ALCIBIADES II
Persons of the Dialogue : SOCRATES, ALCIBIADES.
The Second Alcibiades shows that the difficulties about prayer which have perplexed Christian theologians were not unknown among the followers of Plato.
[138a] Socrates : Alcibiades, are you on your way to offer a prayer to the god ?
Alcibiades : I am, certainly, Socrates.
Socrates : You seem, let me say, to have a gloomy look, and to keep your eyes on the ground, as though you were pondering something.
Alcibiades : And what might one ponder, Socrates ?
Socrates : The greatest of questions, Alcibiades, [138b] as I believe. For tell me, in Heaven’s name, do you not think that the gods sometimes grant in part, but in part refuse, what we ask of them in our private and public prayers, and gratify some people, but not others ?

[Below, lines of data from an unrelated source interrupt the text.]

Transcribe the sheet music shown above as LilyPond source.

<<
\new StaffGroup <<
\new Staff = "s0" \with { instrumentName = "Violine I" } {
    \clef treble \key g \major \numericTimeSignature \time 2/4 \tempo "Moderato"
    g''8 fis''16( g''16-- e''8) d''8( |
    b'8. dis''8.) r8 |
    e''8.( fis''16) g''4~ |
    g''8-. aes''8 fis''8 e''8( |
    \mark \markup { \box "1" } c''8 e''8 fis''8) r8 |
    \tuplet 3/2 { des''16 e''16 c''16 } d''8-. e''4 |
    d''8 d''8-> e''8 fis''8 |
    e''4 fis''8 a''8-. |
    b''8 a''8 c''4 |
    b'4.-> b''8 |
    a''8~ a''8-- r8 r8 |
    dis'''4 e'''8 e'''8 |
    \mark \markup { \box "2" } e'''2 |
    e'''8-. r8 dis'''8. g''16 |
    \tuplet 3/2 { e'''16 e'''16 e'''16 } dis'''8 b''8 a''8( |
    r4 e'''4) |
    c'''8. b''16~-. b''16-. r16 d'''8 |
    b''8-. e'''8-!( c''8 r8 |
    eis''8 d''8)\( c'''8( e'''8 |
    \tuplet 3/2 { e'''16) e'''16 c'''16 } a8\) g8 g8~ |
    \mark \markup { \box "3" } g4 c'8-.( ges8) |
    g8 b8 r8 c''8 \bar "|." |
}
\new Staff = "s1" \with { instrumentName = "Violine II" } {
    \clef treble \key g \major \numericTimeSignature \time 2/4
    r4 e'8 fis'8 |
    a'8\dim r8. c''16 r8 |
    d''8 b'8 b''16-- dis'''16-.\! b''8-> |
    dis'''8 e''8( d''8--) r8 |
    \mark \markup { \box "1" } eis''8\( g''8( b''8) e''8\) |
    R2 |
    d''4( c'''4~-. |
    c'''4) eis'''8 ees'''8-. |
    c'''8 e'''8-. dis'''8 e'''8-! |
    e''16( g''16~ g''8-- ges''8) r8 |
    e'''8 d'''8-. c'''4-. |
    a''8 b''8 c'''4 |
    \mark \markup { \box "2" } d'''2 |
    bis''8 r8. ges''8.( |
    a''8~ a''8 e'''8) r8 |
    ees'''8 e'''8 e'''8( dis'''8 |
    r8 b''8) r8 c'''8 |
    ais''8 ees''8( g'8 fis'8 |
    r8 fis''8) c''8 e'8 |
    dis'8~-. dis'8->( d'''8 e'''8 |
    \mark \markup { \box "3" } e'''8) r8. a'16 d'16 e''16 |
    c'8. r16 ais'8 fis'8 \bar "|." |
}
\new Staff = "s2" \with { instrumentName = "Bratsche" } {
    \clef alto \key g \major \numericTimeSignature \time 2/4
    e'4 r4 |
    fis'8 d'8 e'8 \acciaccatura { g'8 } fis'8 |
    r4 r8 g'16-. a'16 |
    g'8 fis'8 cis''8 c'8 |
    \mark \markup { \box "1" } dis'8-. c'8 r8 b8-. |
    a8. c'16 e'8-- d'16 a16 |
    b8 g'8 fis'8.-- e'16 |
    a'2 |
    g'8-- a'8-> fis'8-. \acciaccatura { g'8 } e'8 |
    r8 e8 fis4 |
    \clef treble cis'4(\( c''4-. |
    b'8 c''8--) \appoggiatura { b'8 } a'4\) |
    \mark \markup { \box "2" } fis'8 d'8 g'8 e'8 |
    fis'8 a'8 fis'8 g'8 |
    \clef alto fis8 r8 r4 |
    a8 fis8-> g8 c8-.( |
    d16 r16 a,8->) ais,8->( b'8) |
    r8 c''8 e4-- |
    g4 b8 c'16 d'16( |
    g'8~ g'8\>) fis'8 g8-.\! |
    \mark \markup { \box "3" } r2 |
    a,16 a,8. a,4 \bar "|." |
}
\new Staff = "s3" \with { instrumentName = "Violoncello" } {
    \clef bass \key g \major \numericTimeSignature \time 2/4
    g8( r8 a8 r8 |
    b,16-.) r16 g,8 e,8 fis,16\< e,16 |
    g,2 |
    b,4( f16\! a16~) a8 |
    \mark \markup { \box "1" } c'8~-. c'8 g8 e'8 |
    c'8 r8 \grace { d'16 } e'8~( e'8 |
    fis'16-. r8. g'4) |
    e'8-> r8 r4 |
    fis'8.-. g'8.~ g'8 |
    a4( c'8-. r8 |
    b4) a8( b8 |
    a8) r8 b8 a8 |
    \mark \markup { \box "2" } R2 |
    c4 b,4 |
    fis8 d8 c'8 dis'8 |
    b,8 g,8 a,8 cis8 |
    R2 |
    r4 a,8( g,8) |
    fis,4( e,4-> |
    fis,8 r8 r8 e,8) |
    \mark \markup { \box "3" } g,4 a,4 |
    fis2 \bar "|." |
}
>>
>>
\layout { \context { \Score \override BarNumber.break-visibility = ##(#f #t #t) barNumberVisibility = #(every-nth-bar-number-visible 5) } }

Alcibiades : I do, certainly.
Socrates : Then you would agree that one should take great precautions against falling unawares into the error of praying for great evils in the belief that they are good, while the gods happen to be disposed to grant freely what one is praying for ? Just as Oedipus, [138c] they say, suddenly prayed that his sons might divide their patrimony with the sword : it was open to him to pray that his present evils might by some means be averted, but he invoked others in addition to those which he had already. Wherefore not only were those words of his accomplished, but many other dread results therefrom, which I think there is no need to recount in detail.